Remove every string before certain words (String Manipulation) using RegexReplace

Hello

I wanna ask how can we string manipulate these column into returning value as detailed below

Value :

  • C:\Users\ASUS\OneDrive - Bina Nusantara\Desktop\Input Join SPK DO PSPK\2. Data DO Closing\1. Laporan Penjualan Closing Januari 2024.xlsx
  • C:\Users\ASUS\OneDrive - Bina Nusantara\Desktop\Input Join SPK DO PSPK\2. Data DO Closing\1. Laporan Penjualan Closing Januari 2024.xlsx
  • C:\Users\ASUS\OneDrive - Bina Nusantara\Desktop\Input Join SPK DO PSPK\2. Data DO Closing\1. Laporan Penjualan Closing Januari 2024.xlsx

Aimed :

  • Laporan Penjualan Closing Januari 2024.xlsx
  • Laporan Penjualan Closing Januari 2024.xlsx
  • Laporan Penjualan Closing Januari 2024.xlsx

I’m using RegexReplace inside the String Manipulation nodes
So I wanted to remove every value before the word “Laporan”

1 Like

Hi @kennywp

Welcome to KNIME Forum. I would go for the String Manipulation node, and use:
substr($column1$, indexOf($column1$,"Laporan" ))

gr. Hans

4 Likes

Woahh, been looking for solution all day long.

Thanks a lot! This is fantastic and works like a charm.

1 Like

Another request: Is it possible to use regexreplace? Can you provide the syntax if it’s possible?

Hi @kennywp, it depends on whether the “rules” remain constant with different data.

If I can assume that the file name part of the path always starts with a number followed by a period and potentially one or more whitespace, and then you want to capture everything after that, then this could work:

regexReplace($column1$,".*\\\\[0-9]+\\.\\s*(.*$?)","$1")

The actual regex pattern to match (without additional “escaping backslashes” required by String Manipulation) would look like this:

.*\\[0-9]+\.\s*(.*?)$

which means:

regex pattern written in String Manipulation as meaning
.* any number of characters (“greedy” as many as can be consumed while still matching overall pattern)
followed by
\\ \\\\ a single backslash
followed by
[0-9]+ one or more digits
followed by
\. \\. a period
followed by
\s* \\s* any number (or no) whitespace characters
followed by
( capture group 1
.*? Any number of characters (? = “(non-greedy) as few as can be consumed that still matches overall pattern”)
) end of capture group 1
followed by
$ end of string

This then gets replaced by “$1” which means the text found in the first “capture group”

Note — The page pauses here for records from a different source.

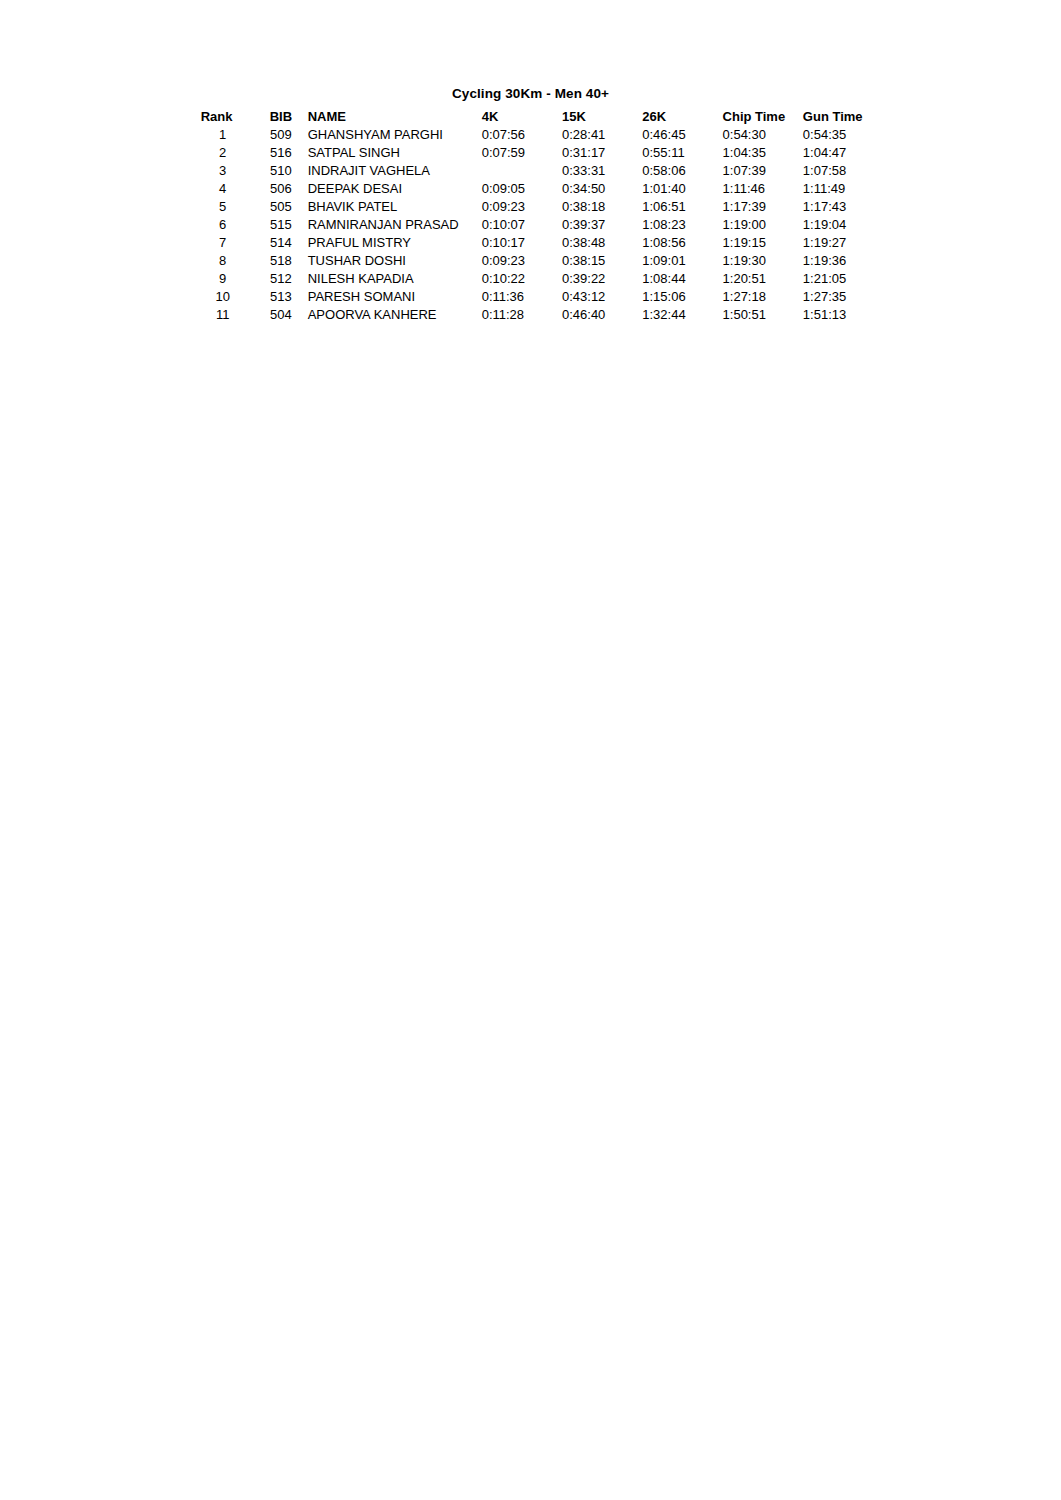Cycling 30Km - Men 40+
| Rank | BIB | NAME | 4K | 15K | 26K | Chip Time | Gun Time |
| --- | --- | --- | --- | --- | --- | --- | --- |
| 1 | 509 | GHANSHYAM PARGHI | 0:07:56 | 0:28:41 | 0:46:45 | 0:54:30 | 0:54:35 |
| 2 | 516 | SATPAL SINGH | 0:07:59 | 0:31:17 | 0:55:11 | 1:04:35 | 1:04:47 |
| 3 | 510 | INDRAJIT VAGHELA | | 0:33:31 | 0:58:06 | 1:07:39 | 1:07:58 |
| 4 | 506 | DEEPAK DESAI | 0:09:05 | 0:34:50 | 1:01:40 | 1:11:46 | 1:11:49 |
| 5 | 505 | BHAVIK PATEL | 0:09:23 | 0:38:18 | 1:06:51 | 1:17:39 | 1:17:43 |
| 6 | 515 | RAMNIRANJAN PRASAD | 0:10:07 | 0:39:37 | 1:08:23 | 1:19:00 | 1:19:04 |
| 7 | 514 | PRAFUL MISTRY | 0:10:17 | 0:38:48 | 1:08:56 | 1:19:15 | 1:19:27 |
| 8 | 518 | TUSHAR DOSHI | 0:09:23 | 0:38:15 | 1:09:01 | 1:19:30 | 1:19:36 |
| 9 | 512 | NILESH KAPADIA | 0:10:22 | 0:39:22 | 1:08:44 | 1:20:51 | 1:21:05 |
| 10 | 513 | PARESH SOMANI | 0:11:36 | 0:43:12 | 1:15:06 | 1:27:18 | 1:27:35 |
| 11 | 504 | APOORVA KANHERE | 0:11:28 | 0:46:40 | 1:32:44 | 1:50:51 | 1:51:13 |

You will see that in the regex pattern given to String Manipulation, every \ in the actual regex needs to be prefixed by an additional \, in order for it to be interpreted correctly and passed on to regex by the node.

Alternatively, if it is always from “Laporan” onwards, after the final backslash, you could use this:

regexReplace($column1$,".*\\\\[0-9]+\\..*(Laporan.*?)$","$1")

or to capture from the first occurrence of “Laporan” onwards, regardless of backslashes:

regexReplace($column1$,".*?(Laporan.*)$","$1")

or from the last occurrence (change which “.*” is “non-greedy”, by moving the “?” )
regexReplace($column1$,".*(Laporan.*?)$","$1")

3 Likes

As many ways lead to Rome br

3 Likes

Thanks for answering. Works like a charm! :grinning: :smiley:

Thank you for responding. It did a wonderful job! :grin: :smiling_face:

May I ask another cases,

Value :

  • MITSUBISHI/TRITON 2.5L SC HDX-L (4X4) M/T
  • MITSUBISHI/L300 PU FB-R (4X2) M/T
  • MITSUBISHI/L300 PU FB-R (4X2) M/T
  • MITSUBISHI/TRITON 2.4L DC EXCEED (4X4) M/T

AIMED :

  • TRITON 2.5L SC HDX-L (4X4) M/T
  • L300 PU FB-R (4X2) M/T
  • L300 PU FB-R (4X2) M/T
  • TRITON 2.4L DC EXCEED (4X4) M/T

So the target is to take everything after the first “/” character

Hi @kennywp

First a remark . Next time I would advice you to start a new topic, instead of posting a new/different question to a topic that is already marked as solved.

In this case, go for the Cell Splitter with the "" as delimeter , and Set array size to 2.


gr. Hans

2 Likes

Thanks @HansS, I like that solution, as I think I have never used the “arraysize” before, but in this case it is clearly very important to limit the splits :slight_smile:

@kennywp , alternatively, regex solutions (spoilt for choice with this one :wink: ) could be:

Regex Split
.*?/(.*)
image

String Manipulation
regexReplace($column1$,".*?/(.*)","$1")

String Replacer
.*?/(.*) → $1

They are all very similar :-). You will notice the use of the question mark in .*?/ which reduces the characters found before the “/” to the minimum possible, thereby ensuring it splits at the first “/”. Without the “?”, it would split at the last “/”.

2 Likes

This topic was automatically closed 7 days after the last reply. New replies are no longer allowed.